Dual Stimuli-Responsive Nanoparticle-Incorporated
Hydrogels as an Oral Insulin Carrier for Intestine-Targeted Delivery
and Enhanced Paracellular Permeation
For
enhanced oral insulin delivery, a strategy of acid-resistant and enteric
hydrogels encapsulating insulin-loaded nanoparticles was developed.

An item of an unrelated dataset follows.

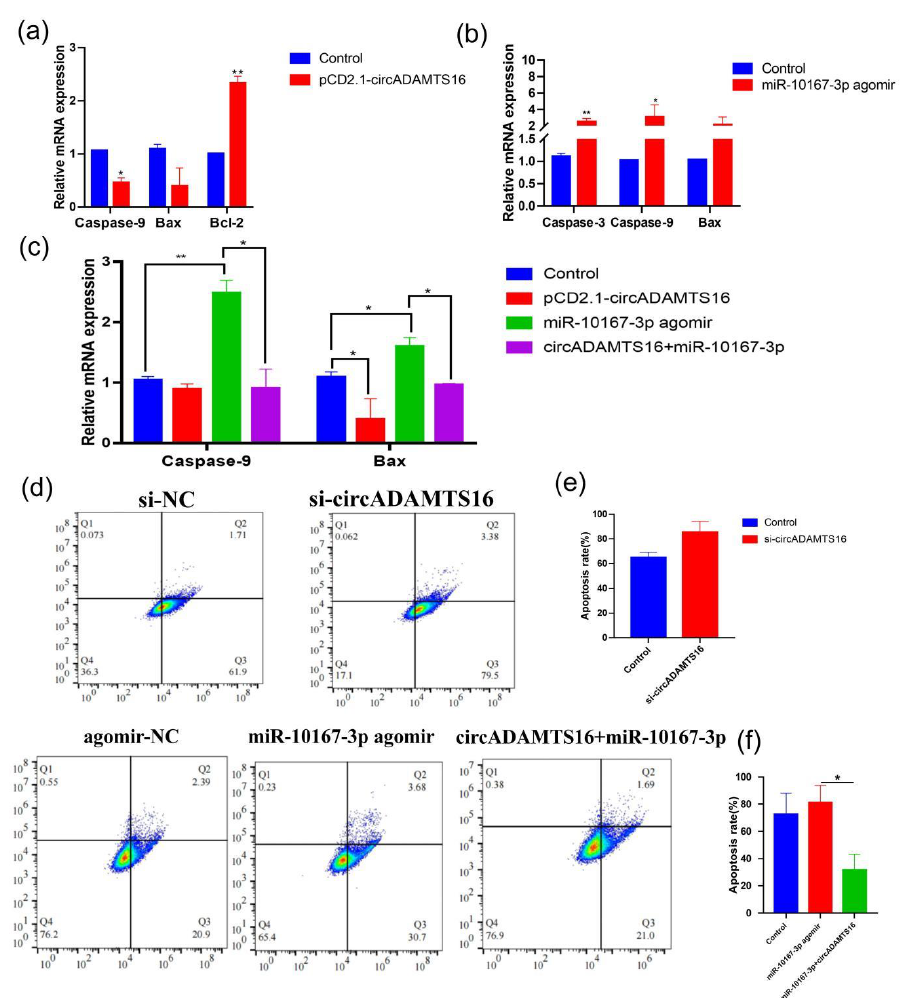
Figure 3. circADAMTS16 promotes the proliferation of bovine adipocytes by targeting miR-10167- 3p. ( a , b ) qPCR was used to detect the mRNA expression levels of proliferation genes CDK2 and CDK4 after transfection of pCD2.1-circADAMTS16 and miR-10167-3p agomir, respectively. ( c ) the expression levels of proliferation genes CDK2 and CDK4 were detected after co-transfection of cir- cADAMTS16 and miR-10167-3p agomir into bovine adipocytes. ( d , e ) The viability of pCD2.1-circA- DAMTS16 and miR-10167-3p agomir transfected cells was detected by CCK-8. ( f , g ) Cell prolifera- tion was detected by EdU. ( h , i ) Cell cycle was analyzed by flow cytometry (pCD2.1-NC was empty, and agomir-NC was used as the control of specially synthesized agomir). Scale bar indicates 200 μm. * p < 0.05, ** p < 0.01.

The nanoparticles were prepared by the formation of an anionic insulin/heparin
sodium (Ins/HS) aggregate, followed by coating of chitosan (CS) on
the surface. The nanoparticles, tagged as CS/Ins/HS NPs, exhibited
excellent mucosa affinity, effective protease inhibition, and marked
paracellular permeation enhancement. Moreover, to improve the acid-stability
of CS/Ins/HS NPs and impart the capacity of intestine-targeted delivery,
a pH- and amylase-responsive hydrogel was synthesized via free radical
copolymerization, using methacrylic acid as the monomer and acrylate-grafted-carboxymethyl starch as the cross-linker. The resulting
hydrogel exhibited sharp pH-sensitivity in the gastrointestinal tract
and rapid enteric behavior under intestinal amylase. The additional
protection for insulin in artificial gastric fluid was confirmed by
packaging CS/Ins/HS NPs into the hydrogel. The obtained nanoparticle-incorporated
hydrogel was named as NPs@Gel-2. The release of insulin from NPs@Gel-2
was evidently accelerated in artificial intestinal fluid containing
α-amylase. Furthermore, the hypoglycemic effects were evaluated
with type-1 diabetic rats. Compared to subcutaneous injection of insulin
solution, the relative pharmacological availability (rPA) for oral
intake of NPs@Gel-2 (30 IU/kg) was determined to be 8.6%, along with
rPA of 4.6% for oral administration of unpackaged CS/Ins/HS NPs (30
IU/kg). Finally, the two-week therapeutic outcomes in diabetic rats
were displayed after twice-daily treatments by oral intake of NPs@Gel-2,
showing the relief of diabetic symptoms and suppression of weight
loss in the rats. Therefore, this dual stimuli-responsive nanoparticle-incorporated
hydrogel system could be a promising platform for oral insulin delivery.